Driving force behind Cambodia’s budding inno-tech market

Overshadowed by the big guns of mobile telecoms technology, internet service providers, and the smartphone industry, the start-up market for digital innovation was barely more than a haltingly growing seedling.

In 2013, with funding from USAID – which noticed a gap in the Cambodian innovation market – came about the creation of Development Innovations (DI) in a bid to foster joint efforts among the tech community, technology companies, and NGOs here.

Its innovation lab, according to Jesse Orndorff, DI’s innovation program manager, is “a co-working space for civil society, with a grant fund to help fund technology ideas, technology event space, and an internship program for youth Cambodians interested in working with technology.”

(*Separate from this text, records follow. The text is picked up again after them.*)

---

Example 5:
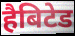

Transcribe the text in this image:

हैबिटेड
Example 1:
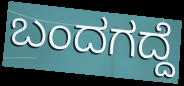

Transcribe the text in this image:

ಬಂದಗದ್ದೆ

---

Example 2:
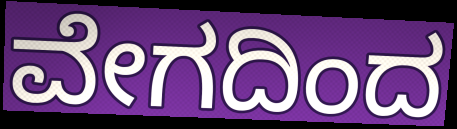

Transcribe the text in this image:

ವೇಗದಿಂದ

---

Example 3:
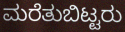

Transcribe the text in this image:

ಮರೆತುಬಿಟ್ಟರು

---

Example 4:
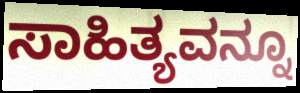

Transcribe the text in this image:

ಸಾಹಿತ್ಯವನ್ನೂ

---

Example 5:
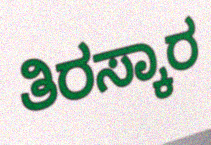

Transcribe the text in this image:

Prioritising technology ideas that focus on solving development challenges in the Kingdom, the fairly young DI team is now a team of 15 that offers hands-on activities and training for video production centering around storytelling, camera techniques, and video editing.

DI is the missing piece that is sealing the tech market industry in Cambodia, having formed previous partnerships with national household-name brands Ezecom, Cellcard, and MyTeb, since its inauguration.

Orndorff emphasises on the fact that “part of our aim is to help foster partnerships with the private sectors and connect them to project they’d be interested in sponsoring.”

One of the firm’s biggest accomplishments was in 2014 when they gave Cambodians a digital voice by helping to develop a Khmer keyboard app for smartphones. Vanna Kruy, a software engineer who helmed the initially hopeless development, as he had nowhere to turn to for help, said, “I wanted to develop this keyboard app, but I felt alone. I posted a picture on Facebook, and someone commented: ‘You should come to the [DI’s] 5D Lab!’” The rest was history, and in April 2015, it was the number one Khmer language app in Cambodia’s smartphone app market, with over 170,000 downloads for smartphones.

While Orndoff sees user design to be the biggest hurdle to overcome in the next few years, he is happy to declare that the DI lab is open to working with anyone interested in addressing development challenges through technology.

“We would love to connect with anyone that has an interest or idea in technology. We are here to coach and provide resources to the community, and our team maintains open office hours and a new coaching lab for the community to test their ideas.”